Throughout August 1940 the second phase of the Battle of Britain was in full swing as the Luftwaffe turned their full attention to the destruction of Fighter Command’s 11 Group airfields. The summer skies over Kent and the south-east of England saw the young RAF fighter pilots in almost continuous action as they sought to repel Goering’s raiders. But, by October, Fighter Command’s tiny force of just under 3,000 had achieved the impossible; against the odds they had halted and repelled the mighty Luftwaffe, then the largest and most modern air force in the world. Hermann Goering and his cronies in German High Command had seriously underestimated the skill, determination and resilience of the men from RAF Fighter Command. A few months before, Hitler had been pouring scorn on Britain for its refusal to surrender; now he was forced to eat his words.

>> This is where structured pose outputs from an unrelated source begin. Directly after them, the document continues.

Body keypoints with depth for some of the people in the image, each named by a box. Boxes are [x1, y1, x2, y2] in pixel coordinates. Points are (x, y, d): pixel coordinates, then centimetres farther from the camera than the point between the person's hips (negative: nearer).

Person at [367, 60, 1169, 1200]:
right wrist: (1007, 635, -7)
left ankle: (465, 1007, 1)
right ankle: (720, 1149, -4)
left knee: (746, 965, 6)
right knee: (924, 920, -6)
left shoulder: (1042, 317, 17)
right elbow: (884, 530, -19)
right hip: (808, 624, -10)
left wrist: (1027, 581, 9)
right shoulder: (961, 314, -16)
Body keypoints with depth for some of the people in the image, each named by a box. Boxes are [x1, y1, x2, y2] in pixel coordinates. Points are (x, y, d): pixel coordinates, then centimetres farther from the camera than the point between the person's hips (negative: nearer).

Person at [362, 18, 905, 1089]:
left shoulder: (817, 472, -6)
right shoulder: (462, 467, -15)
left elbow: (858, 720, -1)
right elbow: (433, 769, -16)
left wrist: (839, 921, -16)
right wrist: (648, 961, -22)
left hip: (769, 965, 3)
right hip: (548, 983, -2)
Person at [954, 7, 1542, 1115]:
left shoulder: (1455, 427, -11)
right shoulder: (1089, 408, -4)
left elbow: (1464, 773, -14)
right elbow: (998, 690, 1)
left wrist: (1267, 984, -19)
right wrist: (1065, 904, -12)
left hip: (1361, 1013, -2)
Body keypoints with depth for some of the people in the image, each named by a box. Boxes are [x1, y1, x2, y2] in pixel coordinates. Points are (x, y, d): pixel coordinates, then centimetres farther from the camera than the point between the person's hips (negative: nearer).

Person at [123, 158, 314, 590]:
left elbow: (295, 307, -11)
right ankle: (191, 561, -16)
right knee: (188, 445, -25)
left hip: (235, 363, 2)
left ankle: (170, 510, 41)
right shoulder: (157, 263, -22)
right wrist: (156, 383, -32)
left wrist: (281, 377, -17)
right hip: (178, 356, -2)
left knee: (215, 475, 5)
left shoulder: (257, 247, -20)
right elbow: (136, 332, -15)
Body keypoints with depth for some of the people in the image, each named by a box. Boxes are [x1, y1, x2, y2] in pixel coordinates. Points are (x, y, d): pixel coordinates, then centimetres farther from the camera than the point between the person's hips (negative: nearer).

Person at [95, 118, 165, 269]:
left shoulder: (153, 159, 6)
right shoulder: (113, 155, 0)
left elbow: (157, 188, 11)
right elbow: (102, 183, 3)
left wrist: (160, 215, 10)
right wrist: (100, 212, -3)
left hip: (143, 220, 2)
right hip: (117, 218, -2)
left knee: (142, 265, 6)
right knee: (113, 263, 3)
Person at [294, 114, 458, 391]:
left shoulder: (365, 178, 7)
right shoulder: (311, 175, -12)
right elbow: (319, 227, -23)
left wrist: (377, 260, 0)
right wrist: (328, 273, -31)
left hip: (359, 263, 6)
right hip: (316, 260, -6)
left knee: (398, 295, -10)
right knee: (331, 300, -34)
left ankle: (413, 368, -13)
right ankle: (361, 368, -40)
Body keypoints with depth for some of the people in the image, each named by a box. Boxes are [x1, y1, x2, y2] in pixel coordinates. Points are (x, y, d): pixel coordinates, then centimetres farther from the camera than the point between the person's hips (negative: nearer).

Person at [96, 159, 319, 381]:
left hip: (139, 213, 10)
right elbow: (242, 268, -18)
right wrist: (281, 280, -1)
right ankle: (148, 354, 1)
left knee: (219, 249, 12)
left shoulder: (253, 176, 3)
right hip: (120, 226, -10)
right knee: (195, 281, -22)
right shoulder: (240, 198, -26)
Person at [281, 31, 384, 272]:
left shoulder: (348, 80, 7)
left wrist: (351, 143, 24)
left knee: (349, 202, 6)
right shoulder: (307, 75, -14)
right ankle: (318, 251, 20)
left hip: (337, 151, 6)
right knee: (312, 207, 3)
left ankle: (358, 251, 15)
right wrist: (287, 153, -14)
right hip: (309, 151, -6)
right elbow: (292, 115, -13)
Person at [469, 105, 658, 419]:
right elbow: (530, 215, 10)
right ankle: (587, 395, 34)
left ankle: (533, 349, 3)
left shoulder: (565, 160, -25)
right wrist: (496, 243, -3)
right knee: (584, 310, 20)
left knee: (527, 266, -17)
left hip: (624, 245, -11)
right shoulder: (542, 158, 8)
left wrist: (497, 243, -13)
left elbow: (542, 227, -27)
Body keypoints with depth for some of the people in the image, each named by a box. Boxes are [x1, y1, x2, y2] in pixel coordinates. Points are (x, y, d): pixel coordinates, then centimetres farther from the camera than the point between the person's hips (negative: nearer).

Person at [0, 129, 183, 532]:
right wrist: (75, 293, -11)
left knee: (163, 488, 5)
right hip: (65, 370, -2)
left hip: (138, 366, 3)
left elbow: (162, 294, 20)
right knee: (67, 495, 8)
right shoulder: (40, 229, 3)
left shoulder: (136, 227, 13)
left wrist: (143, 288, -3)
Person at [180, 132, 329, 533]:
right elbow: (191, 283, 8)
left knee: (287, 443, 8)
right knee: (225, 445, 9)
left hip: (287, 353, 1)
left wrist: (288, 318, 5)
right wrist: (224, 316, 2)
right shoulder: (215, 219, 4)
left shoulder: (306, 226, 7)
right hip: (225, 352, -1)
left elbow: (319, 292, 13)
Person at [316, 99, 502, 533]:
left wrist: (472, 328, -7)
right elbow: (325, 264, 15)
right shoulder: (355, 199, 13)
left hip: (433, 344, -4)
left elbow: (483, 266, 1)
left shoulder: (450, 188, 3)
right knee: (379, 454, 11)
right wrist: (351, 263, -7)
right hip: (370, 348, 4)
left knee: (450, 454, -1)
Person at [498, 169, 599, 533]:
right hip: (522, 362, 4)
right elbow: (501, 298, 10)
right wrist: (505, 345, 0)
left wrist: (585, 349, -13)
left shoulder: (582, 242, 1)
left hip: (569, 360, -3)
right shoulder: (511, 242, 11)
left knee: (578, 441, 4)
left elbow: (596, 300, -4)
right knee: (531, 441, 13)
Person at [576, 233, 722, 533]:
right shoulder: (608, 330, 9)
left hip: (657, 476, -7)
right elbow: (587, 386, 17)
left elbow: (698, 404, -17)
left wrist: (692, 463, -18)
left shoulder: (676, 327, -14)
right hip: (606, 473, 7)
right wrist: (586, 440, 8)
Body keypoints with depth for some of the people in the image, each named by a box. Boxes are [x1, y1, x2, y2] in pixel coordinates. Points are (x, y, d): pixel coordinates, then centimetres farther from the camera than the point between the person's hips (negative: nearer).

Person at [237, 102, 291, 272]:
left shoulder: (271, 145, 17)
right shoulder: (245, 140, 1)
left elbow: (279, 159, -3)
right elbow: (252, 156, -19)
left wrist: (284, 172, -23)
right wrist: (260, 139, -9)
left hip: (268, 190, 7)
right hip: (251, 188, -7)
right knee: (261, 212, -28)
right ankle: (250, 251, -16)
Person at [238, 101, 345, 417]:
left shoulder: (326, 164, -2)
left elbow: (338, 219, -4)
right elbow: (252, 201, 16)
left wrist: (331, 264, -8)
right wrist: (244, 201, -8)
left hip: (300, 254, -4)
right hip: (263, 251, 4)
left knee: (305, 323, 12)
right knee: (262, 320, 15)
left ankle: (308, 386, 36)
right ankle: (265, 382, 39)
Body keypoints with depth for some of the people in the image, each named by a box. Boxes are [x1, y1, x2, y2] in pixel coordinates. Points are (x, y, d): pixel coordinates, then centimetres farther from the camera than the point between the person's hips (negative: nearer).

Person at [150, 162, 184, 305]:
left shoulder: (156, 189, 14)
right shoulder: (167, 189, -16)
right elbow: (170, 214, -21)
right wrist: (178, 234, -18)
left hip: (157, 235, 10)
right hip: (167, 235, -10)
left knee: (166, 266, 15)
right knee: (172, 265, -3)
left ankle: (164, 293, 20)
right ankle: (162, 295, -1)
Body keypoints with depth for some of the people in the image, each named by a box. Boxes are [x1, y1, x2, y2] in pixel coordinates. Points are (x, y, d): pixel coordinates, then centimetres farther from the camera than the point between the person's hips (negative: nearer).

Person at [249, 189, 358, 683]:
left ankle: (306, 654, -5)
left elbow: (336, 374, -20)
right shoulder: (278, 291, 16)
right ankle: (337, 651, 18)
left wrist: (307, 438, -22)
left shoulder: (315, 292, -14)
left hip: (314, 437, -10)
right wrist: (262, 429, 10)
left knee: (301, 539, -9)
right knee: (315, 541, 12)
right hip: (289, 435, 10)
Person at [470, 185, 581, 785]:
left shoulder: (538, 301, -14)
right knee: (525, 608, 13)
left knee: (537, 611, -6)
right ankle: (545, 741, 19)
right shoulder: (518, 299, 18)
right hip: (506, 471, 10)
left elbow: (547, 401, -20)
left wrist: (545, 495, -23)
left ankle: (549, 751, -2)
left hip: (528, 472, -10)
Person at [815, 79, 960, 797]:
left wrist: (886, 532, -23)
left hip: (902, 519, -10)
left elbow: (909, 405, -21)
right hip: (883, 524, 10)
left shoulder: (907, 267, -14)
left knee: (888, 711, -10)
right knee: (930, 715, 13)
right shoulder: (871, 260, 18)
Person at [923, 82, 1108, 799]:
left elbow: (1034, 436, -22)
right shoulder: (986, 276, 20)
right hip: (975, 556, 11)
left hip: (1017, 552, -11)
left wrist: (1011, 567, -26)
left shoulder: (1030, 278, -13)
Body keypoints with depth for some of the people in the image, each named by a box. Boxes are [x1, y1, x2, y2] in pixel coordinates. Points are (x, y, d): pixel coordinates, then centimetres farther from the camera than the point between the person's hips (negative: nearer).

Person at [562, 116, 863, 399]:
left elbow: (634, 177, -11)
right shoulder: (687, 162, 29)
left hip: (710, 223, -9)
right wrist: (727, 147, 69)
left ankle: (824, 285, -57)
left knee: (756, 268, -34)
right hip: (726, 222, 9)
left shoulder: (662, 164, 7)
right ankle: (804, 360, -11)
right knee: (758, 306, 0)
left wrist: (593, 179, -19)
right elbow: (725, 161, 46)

Anthony Saunders’ beautiful painting Back From The Fight transports us to the morning of Monday 12 August 1940, a day when 11 Group airfields at Hawkinge, Manston and Lympne airfields all came under heavy attack from Luftwaffe raiders. With the harvest well under way below them, the Spitfires of 610 Squadron, led by S/Ldr John Ellis, return to re-fuel and re-arm after a tense encounter with Luftwaffe fighters, an engagement in which they were credited with several victories, including two claimed by the Squadron Leader.